Inshallah è un documentario che racconta la storia di un gruppo di migranti africani ed asiatici fuggiti dalle rivolte della primavera araba tunisina e libica del 2011. Hanno trovato ospitalità a Ferentillo, un piccolo paese umbro fermo nel tempo, caratterizzato dall’imponente presenza di due torri medievali che sembrano osservare silenziosamente i nuovi arrivati. La situazione è gestita dall’associazione ARCI la quale, oltre a fornire ospitalità, cibo e vestiti, organizza corsi e attività ricreative.

Ma il tempo sembra essersi fermato.

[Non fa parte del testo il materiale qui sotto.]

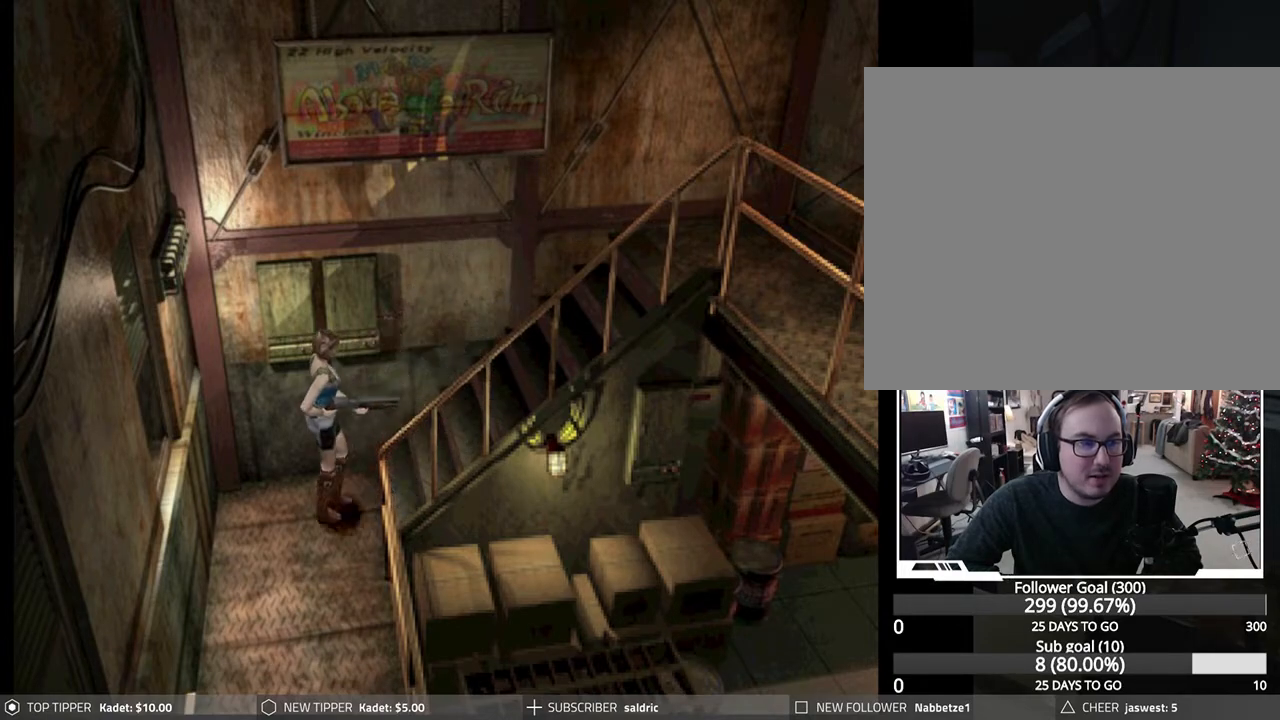
{"buttons": ["DPAD_DOWN", "DPAD_LEFT"], "left_stick": "center", "events": [[67, "DPAD_LEFT", "down"]]}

I migranti sono in attesa dei documenti che garantirebbero loro la possibilità di cercare lavoro, essere indipendenti, avere una vita fuori dalle mura del centro in cui abitano. Questo senso di attesa è vissuto in maniera diametralmente opposta da tre diverse personalità: c’è la speranza di Yonke, giovane Angolano intenzionato a rimanere in Italia; c’è la rassegnazione di Ali, ex calciatore tunisino che vorrebbe tornare nella sua terra; c’è la placida accettazione di Rahin e Asgar, bengalesi che vivevano in Libia ormai da anni e che vogliono cercare lavoro in tutta Europa.

Inshallah è la storia delle vite di giovani migranti, catturate nel momento di sospensione tra una vecchia e una nuova vita.